··· Quoted text ···

TOPS Friendly Markets
Based in upstate New York, TOPS Friendly Markets operates a chain of more than 160 grocery stores. The majority of these are in New York, but the company also has locations in Vermont and Pennsylvania. The company’s roots can be traced back to the early 1920s, when Italian immigrant Ferrante Castellani moved to Niagara Falls, N.Y., and opened a small grocery store. After his sons took over the business, they started to expand and eventually joined forces with equipment supplier Thomas Buscaglia.
By the 1950s, the supermarket had emerged as the fastest-growing model in the grocery retailing world, and Armand Castellani and Buscaglia partnered with a group of independent grocery store owners and opened their first 25,000-square-foot supermarket in Niagara Falls. This became the first TOPS supermarket, and the company was off and running.
TOPS continued to thrive and expand throughout the 1970s and 1980s, adding more stores in western New York as well as its first foray into Pennsylvania with the opening of its Bradford, Pa., location. The biggest change to the company came in 1991, however, when TOPS was acquired by Ahold, a Netherlands-based multinational grocery conglomerate. In 2000, Curci was named CEO of TOPS after coming up through another chain owned by Ahold. Although TOPS formed an alliance with another Ahold-owned chain based in Pennsylvania, Curci says TOPS struggled to fit into the larger centralized Ahold organization.

···

Answer these questions using the text about TOPS Friendly Markets:
(a) Besides New York, which states have TOPS locations?
(b) What was the size of the first supermarket opened in Niagara Falls?
(c) Which company acquired TOPS in 1991?
The listing isn't needed for anything here.

··· Data excerpts ···

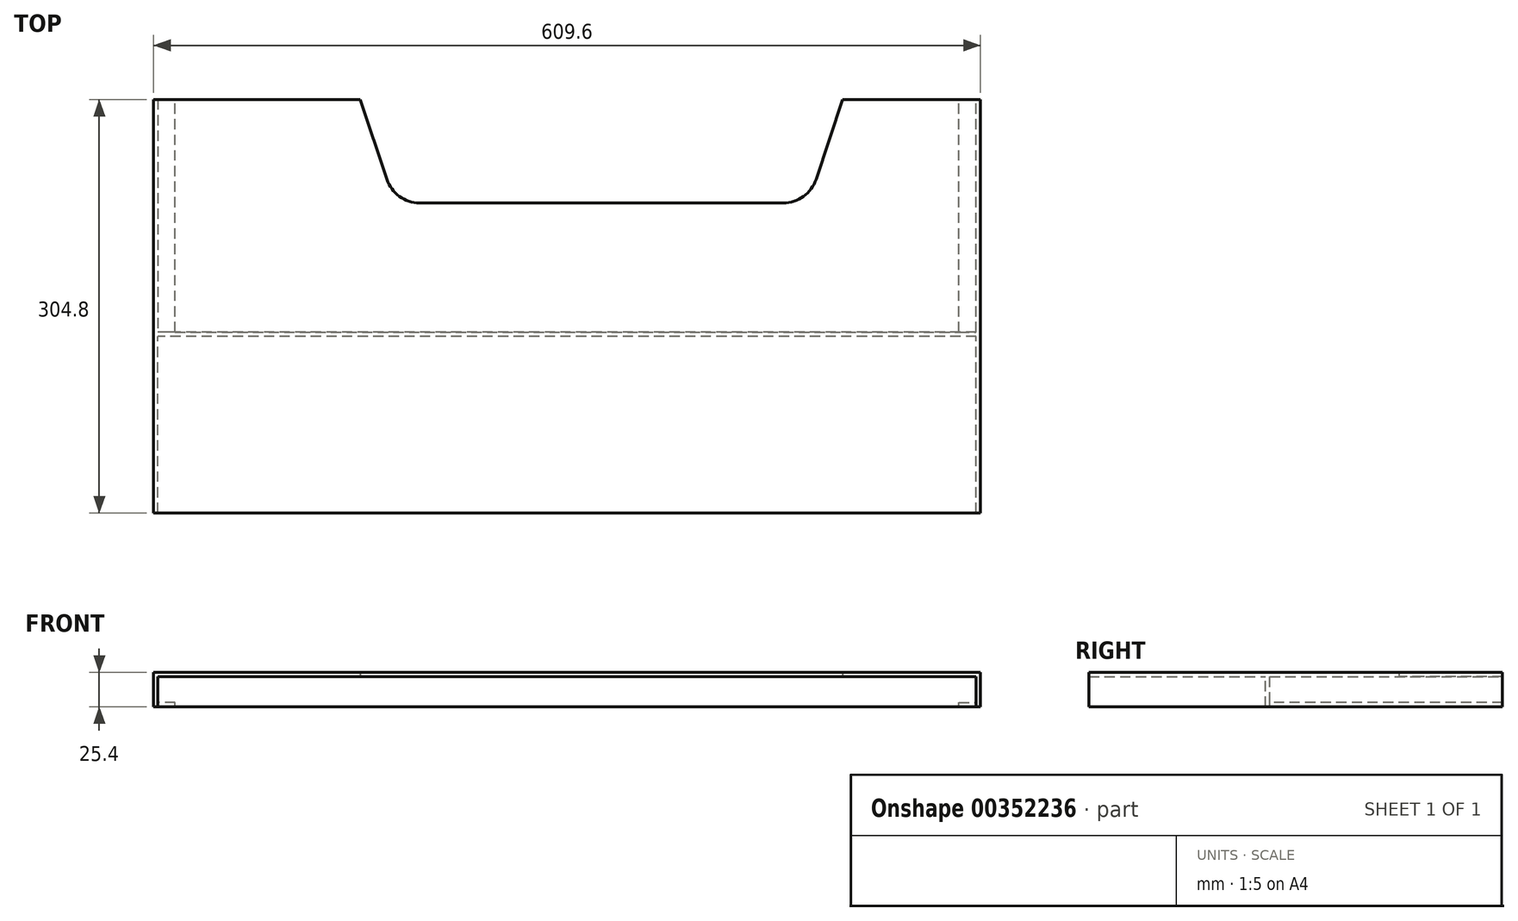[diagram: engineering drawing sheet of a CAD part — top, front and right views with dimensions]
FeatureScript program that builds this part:
annotation { "Feature Type Name" : "Feature", "Feature Type Description" : "" }
export const myFeature = defineFeature(function(context is Context, id is Id, definition is map)
    precondition{}
    {
        {
            var Q0;
            Q0=qCreatedBy(makeId("Top.planeOp"),FACE);
            var sketch = newSketch(context, id + "F0", { "sketchPlane" : qUnion([Q0])});
            skLineSegment(sketch, "E0.bottom", {"start": v(0, 0) * mm, "end": v(609.6, 0) * mm});
            skLineSegment(sketch, "E0.top", {"start": v(0, 304.8) * mm, "end": v(152.4, 304.8) * mm});
            skLineSegment(sketch, "E0.left", {"start": v(0, 0) * mm, "end": v(0, 304.8) * mm});
            skLineSegment(sketch, "E0.right", {"start": v(609.6, 0) * mm, "end": v(609.6, 304.8) * mm});
            skLineSegment(sketch, "E1", {"start": v(609.6, 304.8) * mm, "end": v(508, 304.8) * mm});
            skLineSegment(sketch, "E2", {"start": v(464.3, 228.6) * mm, "end": v(196.1, 228.6) * mm});
            skLineSegment(sketch, "E3.trimOffspring", {"start": v(508, 304.8) * mm, "end": v(609.6, 304.8) * mm});
            skLineSegment(sketch, "E4", {"start": v(152.4, 304.8) * mm, "end": v(172.01, 245.97) * mm});
            skLineSegment(sketch, "E5", {"start": v(508, 304.8) * mm, "end": v(488.39, 245.97) * mm});
            skPoint(sketch, "E6.visualSharp", {"position": v(482.6, 228.6) * mm});
            skArc(sketch, "E6.filletArc", {"start": v(464.3, 228.6) * mm, "mid": v(479.14, 233.4) * mm, "end": v(488.39, 245.97) * mm});
            skPoint(sketch, "E7.visualSharp", {"position": v(177.8, 228.6) * mm});
            skArc(sketch, "E7.filletArc", {"start": v(172.01, 245.97) * mm, "mid": v(181.26, 233.4) * mm, "end": v(196.1, 228.6) * mm});
            skSolve(sketch);
        }
        {
            var Q0;
            Q0=makeQuery(id+"F0.imprint","IMPRINT",FACE,{"disambiguationData":[TD([[makeQuery(id+"F0.imprint","IMPRINT",EDGE,{"derivedFrom":sQuery(id+"F0.wireOp",EDGE,"E0.bottom")}),1.0]])]});
            extrude(context, id + "F1", {"entities" : qUnion([Q0]), "depth" : 3.17 * mm});
        }
        {
            var Q0;
            Q0=makeQuery(id+"F0.imprint","IMPRINT",FACE,{"disambiguationData":[TD([[makeQuery(id+"F0.imprint","IMPRINT",EDGE,{"derivedFrom":sQuery(id+"F0.wireOp",EDGE,"E0.bottom")}),1.0]])]});
            var sketch = newSketch(context, id + "F2", { "sketchPlane" : qUnion([Q0])});
            skLineSegment(sketch, "E8.bottom", {"start": v(0, 0) * mm, "end": v(3.17, 0) * mm});
            skLineSegment(sketch, "E8.top", {"start": v(0, 304.8) * mm, "end": v(3.17, 304.8) * mm});
            skLineSegment(sketch, "E8.left", {"start": v(0, 0) * mm, "end": v(0, 304.8) * mm});
            skLineSegment(sketch, "E8.right", {"start": v(3.17, 0) * mm, "end": v(3.17, 304.8) * mm});
            skLineSegment(sketch, "E9.bottom", {"start": v(609.6, 0) * mm, "end": v(606.42, 0) * mm});
            skLineSegment(sketch, "E9.top", {"start": v(609.6, 304.8) * mm, "end": v(606.42, 304.8) * mm});
            skLineSegment(sketch, "E9.left", {"start": v(609.6, 0) * mm, "end": v(609.6, 304.8) * mm});
            skLineSegment(sketch, "E9.right", {"start": v(606.42, 0) * mm, "end": v(606.42, 304.8) * mm});
            skSolve(sketch);
        }
        {
            var Q0;
            Q0 = qSketchRegion(id + "F2", true);
            extrude(context, id + "F3", {"entities" : qUnion([Q0]), "operationType" : NewBodyOperationType.ADD, "oppositeDirection" : true, "depth" : 22.22 * mm});
        }
        {
            var Q0;
            Q0=makeQuery(id+"F3.opExtrude","SWEPT_FACE",FACE,{"disambiguationData":[OSD([sQuery(id+"F2.wireOp",EDGE,"E9.right")])]});
            var sketch = newSketch(context, id + "F4", { "sketchPlane" : qUnion([Q0])});
            skLineSegment(sketch, "E10.bottom", {"start": v(-304.8, -22.23) * mm, "end": v(-133.35, -22.23) * mm});
            skLineSegment(sketch, "E10.top", {"start": v(-304.8, -19.05) * mm, "end": v(-133.35, -19.05) * mm});
            skLineSegment(sketch, "E10.left", {"start": v(-304.8, -22.23) * mm, "end": v(-304.8, -19.05) * mm});
            skLineSegment(sketch, "E10.right", {"start": v(-133.35, -22.23) * mm, "end": v(-133.35, -19.05) * mm});
            skSolve(sketch);
        }
        {
            var Q0;
            Q0=makeQuery(id+"F3.opExtrude","SWEPT_FACE",FACE,{"disambiguationData":[OSD([sQuery(id+"F2.wireOp",EDGE,"E8.right")])]});
            var sketch = newSketch(context, id + "F5", { "sketchPlane" : qUnion([Q0])});
            skLineSegment(sketch, "E11.bottom", {"start": v(304.8, -22.23) * mm, "end": v(133.35, -22.23) * mm});
            skLineSegment(sketch, "E11.top", {"start": v(304.8, -19.05) * mm, "end": v(133.35, -19.05) * mm});
            skLineSegment(sketch, "E11.left", {"start": v(304.8, -22.23) * mm, "end": v(304.8, -19.05) * mm});
            skLineSegment(sketch, "E11.right", {"start": v(133.35, -22.23) * mm, "end": v(133.35, -19.05) * mm});
            skSolve(sketch);
        }
        {
            var Q0;
            Q0=makeQuery(id+"F4.imprint","IMPRINT",FACE,{"disambiguationData":[TD([[makeQuery(id+"F4.imprint","IMPRINT",EDGE,{"derivedFrom":sQuery(id+"F4.wireOp",EDGE,"E10.bottom")}),-1.0]])]});
            extrude(context, id + "F6", {"entities" : qUnion([Q0]), "operationType" : NewBodyOperationType.ADD, "depth" : 12.7 * mm});
        }
        {
            var Q0;
            Q0=makeQuery(id+"F5.imprint","IMPRINT",FACE,{"disambiguationData":[TD([[makeQuery(id+"F5.imprint","IMPRINT",EDGE,{"derivedFrom":sQuery(id+"F5.wireOp",EDGE,"E11.bottom")}),1.0]])]});
            extrude(context, id + "F7", {"entities" : qUnion([Q0]), "operationType" : NewBodyOperationType.ADD, "depth" : 12.7 * mm});
        }
        {
            var Q0;
            Q0=makeQuery(id+"F1.opExtrude","CAP_FACE",FACE,{"disambiguationData":[OSD([sQuery(id+"F0.wireOp",EDGE,"E0.bottom"),sQuery(id+"F0.wireOp",EDGE,"E0.left"),sQuery(id+"F0.wireOp",EDGE,"E0.right"),sQuery(id+"F0.wireOp",EDGE,"E0.top"),sQuery(id+"F0.wireOp",EDGE,"udyLvkZm-oQNg-PUQ1-vq0v-R33SLMlgrAcH"),sQuery(id+"F0.wireOp",EDGE,"NQ6bkSbI-fOjz-fQQp-uYMR-BdPsf8N1QWlK"),sQuery(id+"F0.wireOp",EDGE,"E2"),sQuery(id+"F0.wireOp",EDGE,"E3.trimOffspring")])],"isStart":true});
            var sketch = newSketch(context, id + "F8", { "sketchPlane" : qUnion([Q0])});
            skLineSegment(sketch, "E12.bottom", {"start": v(606.42, -130.17) * mm, "end": v(3.17, -130.18) * mm});
            skLineSegment(sketch, "E12.top", {"start": v(606.42, -133.35) * mm, "end": v(3.17, -133.35) * mm});
            skLineSegment(sketch, "E12.left", {"start": v(606.42, -130.17) * mm, "end": v(606.42, -133.35) * mm});
            skLineSegment(sketch, "E12.right", {"start": v(3.17, -130.18) * mm, "end": v(3.17, -133.35) * mm});
            skSolve(sketch);
        }
        {
            var Q0;
            Q0 = qSketchRegion(id + "F8", true);
            var Q1;
            Q1=makeQuery(id+"F7.boolean.opBoolean","MERGE",FACE,{"derivedFrom":[makeQuery(id+"F3.opExtrude","CAP_FACE",FACE,{"disambiguationData":[OSD([sQuery(id+"F2.wireOp",EDGE,"E8.bottom"),sQuery(id+"F2.wireOp",EDGE,"E8.top"),sQuery(id+"F2.wireOp",EDGE,"E8.left"),sQuery(id+"F2.wireOp",EDGE,"E8.right")])],"isStart":false}),makeQuery(id+"F7.opExtrude","SWEPT_FACE",FACE,{"disambiguationData":[OSD([sQuery(id+"F5.wireOp",EDGE,"E11.bottom")])]})]});
            extrude(context, id + "F9", {"entities" : qUnion([Q0]), "operationType" : NewBodyOperationType.ADD, "endBound" : BoundingType.UP_TO_SURFACE, "endBoundEntityFace" : qUnion([Q1]), "depth" : 25.4 * mm});
        }
    });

···

> **Final result**:
(a) Vermont and Pennsylvania
(b) 25,000 square feet
(c) Ahold